Talvez parte da fascinação que desperta ‘O Apanhador no Campo de Centeio’ se deva também pelo clima de mistério que rodeia seu autor. Uma das poucas imagens que se conservam dele o mostram em atitude ameaçadora contra o fotógrafo. Fugiu dos focos e do ruído mediático. Somente concedeu uma única entrevista, em 1974 ao ‘The New York Times’ e por via telefônica, para defender sua vida privada.

"Há uma paz maravilhosa em não publicar. É pacífico. Tranquilo. Publicar é uma terrível invasão da minha vida privada. Gosto de escrever. Amo escrever. Porém, escrevo somente para mim mesmo e para meu próprio prazer", disse Salinger naquela única entrevista.

Uma criança problemática

Igual a Holden, Salinger também foi uma criança problemática expulsa de diferentes escolas. Nascido em Nova York em 1919, começou a escrever em sua adolescência, à luz de uma lanterna sob os lençóis e durante os quatro anos que serviu no exército durante a II Guerra Mundial, sempre esteve acompanhado de uma máquina de escrever. Cedo começou a buscar colaborações em diversas revistas e foi ‘The New Yorker’ (sua revista de referencia, que hoje publica em versão digital todas as suas colaborações) a que identificou seu talento e com a qual firmou um contrato de quase exclusividade. Foi aí onde se pôde ler os primeiros fragmentos de ‘O Apanhador no Campo de Centeio’, ainda que Holden Caulfield haja visto a luz anos antes numa historia intitulada ‘Last Day of the Last Furlough’, publicada em 1944.

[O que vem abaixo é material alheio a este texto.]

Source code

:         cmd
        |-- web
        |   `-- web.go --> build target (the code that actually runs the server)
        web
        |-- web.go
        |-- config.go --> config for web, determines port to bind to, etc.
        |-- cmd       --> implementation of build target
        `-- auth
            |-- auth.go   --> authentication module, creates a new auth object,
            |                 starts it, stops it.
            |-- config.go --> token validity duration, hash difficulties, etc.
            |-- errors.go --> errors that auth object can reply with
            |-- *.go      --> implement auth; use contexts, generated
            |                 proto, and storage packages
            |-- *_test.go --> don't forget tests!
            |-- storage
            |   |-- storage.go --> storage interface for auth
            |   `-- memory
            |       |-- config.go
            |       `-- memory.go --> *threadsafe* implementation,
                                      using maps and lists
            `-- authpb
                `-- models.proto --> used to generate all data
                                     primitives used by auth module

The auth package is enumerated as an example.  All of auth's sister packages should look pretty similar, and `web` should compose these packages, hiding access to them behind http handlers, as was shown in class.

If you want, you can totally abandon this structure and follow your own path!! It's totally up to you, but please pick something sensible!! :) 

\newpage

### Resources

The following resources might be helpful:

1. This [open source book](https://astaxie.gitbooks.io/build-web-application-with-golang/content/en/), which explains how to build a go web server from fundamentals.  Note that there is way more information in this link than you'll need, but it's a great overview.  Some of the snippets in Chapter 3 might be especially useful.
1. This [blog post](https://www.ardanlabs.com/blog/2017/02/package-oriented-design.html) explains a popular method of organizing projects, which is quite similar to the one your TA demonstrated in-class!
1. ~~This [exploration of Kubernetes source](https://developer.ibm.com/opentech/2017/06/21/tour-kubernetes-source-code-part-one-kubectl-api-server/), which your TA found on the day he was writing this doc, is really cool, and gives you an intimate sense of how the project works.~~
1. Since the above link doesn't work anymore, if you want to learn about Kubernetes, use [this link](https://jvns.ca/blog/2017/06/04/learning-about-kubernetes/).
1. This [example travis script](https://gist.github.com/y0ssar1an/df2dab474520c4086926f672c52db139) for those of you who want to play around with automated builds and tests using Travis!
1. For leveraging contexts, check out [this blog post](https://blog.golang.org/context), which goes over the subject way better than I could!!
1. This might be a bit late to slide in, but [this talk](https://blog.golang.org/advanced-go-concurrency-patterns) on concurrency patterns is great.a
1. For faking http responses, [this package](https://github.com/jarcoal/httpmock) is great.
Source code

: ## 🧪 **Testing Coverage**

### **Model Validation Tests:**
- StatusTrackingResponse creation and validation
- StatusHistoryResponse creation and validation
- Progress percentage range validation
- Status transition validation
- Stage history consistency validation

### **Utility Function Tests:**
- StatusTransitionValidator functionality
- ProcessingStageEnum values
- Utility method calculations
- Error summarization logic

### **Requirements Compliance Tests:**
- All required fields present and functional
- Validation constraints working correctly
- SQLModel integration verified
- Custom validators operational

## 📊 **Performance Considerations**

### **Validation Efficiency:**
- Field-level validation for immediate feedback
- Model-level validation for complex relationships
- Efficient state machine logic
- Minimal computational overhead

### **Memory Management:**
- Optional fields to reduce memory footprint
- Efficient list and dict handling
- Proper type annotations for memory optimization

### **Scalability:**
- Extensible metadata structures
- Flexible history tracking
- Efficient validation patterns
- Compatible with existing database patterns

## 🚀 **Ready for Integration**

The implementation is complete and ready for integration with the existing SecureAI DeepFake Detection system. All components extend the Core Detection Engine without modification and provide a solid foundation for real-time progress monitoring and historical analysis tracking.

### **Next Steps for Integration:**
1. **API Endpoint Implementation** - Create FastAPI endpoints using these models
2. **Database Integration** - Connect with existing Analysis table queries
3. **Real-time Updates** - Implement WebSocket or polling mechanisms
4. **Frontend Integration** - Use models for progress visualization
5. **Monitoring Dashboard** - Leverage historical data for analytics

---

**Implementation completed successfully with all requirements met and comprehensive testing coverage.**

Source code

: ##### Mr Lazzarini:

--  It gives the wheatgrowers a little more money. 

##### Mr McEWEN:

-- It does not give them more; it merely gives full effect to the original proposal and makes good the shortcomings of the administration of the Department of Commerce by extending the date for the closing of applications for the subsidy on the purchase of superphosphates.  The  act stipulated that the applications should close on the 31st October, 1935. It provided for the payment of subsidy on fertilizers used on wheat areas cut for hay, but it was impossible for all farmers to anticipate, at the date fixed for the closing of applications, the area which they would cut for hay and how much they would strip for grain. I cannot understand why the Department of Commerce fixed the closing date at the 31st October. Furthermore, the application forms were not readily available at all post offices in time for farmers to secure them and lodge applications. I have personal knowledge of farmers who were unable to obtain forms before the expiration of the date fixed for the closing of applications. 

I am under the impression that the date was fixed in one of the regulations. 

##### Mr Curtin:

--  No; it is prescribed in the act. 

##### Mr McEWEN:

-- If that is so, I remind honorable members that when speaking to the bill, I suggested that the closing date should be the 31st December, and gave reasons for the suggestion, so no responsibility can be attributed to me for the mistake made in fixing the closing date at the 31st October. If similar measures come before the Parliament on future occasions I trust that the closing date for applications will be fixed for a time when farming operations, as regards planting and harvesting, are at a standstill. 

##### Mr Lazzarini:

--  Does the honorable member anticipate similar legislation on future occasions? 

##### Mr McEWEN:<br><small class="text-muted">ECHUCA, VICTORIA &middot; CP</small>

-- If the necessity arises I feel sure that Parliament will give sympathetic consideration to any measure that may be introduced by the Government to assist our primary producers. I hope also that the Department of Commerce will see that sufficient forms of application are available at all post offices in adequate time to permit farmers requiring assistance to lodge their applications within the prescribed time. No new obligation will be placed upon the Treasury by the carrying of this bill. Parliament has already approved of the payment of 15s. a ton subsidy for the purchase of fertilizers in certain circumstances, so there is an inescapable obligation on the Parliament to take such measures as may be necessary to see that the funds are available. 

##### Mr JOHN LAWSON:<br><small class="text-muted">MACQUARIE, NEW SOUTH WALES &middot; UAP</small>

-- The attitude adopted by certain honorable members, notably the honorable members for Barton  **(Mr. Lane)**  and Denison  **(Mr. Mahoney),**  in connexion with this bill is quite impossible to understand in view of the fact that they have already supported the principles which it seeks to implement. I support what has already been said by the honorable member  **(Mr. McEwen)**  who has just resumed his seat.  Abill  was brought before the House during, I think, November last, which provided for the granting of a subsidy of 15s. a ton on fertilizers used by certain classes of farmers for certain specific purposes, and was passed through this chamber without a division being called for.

No auge da fama Salinger decidiu afastar-se do mundo. Mudou-se para ‘Cornish’ e fez de sua casa uma espécie de fortaleza inexpugnável. Encontrar-lhe se converteu quase em esporte nacional entre a imprensa, que desde então especula sobre ele e sua estranha vida. Entretanto, três obras suas veriam a luz: ‘Franny and Zooey’ (Franny e Zooey), em 1961, ‘Raise High the Roof Beam, Carpenters and Seymour: An Introduction’, em 1963 (Carpinteiros, Levantem Bem Alto a Cumeeira e Seymour, uma Introdução) e, sua última peça publicada, ‘Hapworth 16, 1924’, um conto curto publicado nas páginas de ‘The New Yorker’, em junho de 1965.

Contra as edições ilegais e contra o que ele considerava invasões de sua intimidade, Salinger e seus advogados promoveram numerosas ações judiciais. A última, em julho de 2009, proíbe a publicação do livro de um autor sueco cujo protagonista é um Holden Caulfield septuagenário.

Em 2000 sua filha, Margaret, publicou umas memórias intituladas ‘Dream Catcher’ , que permitiu a seus fãs incondicionais descobrir algo mais da vida privada de Salinger: ali se retrata a um homem que vivia em semi-reclusão, consagrado à sua obra e tirânico com sua família. Entregue primeiro ao budismo, logo à Cienciologia e depois à Ciência Cristã: um doente que bebia sua própria urina e estava obcecado com a religião. Margaret chega inclusive a dizer que abusou de sua segunda mulher, Claire Douglas, mantendo-a como uma "virtual prisioneira".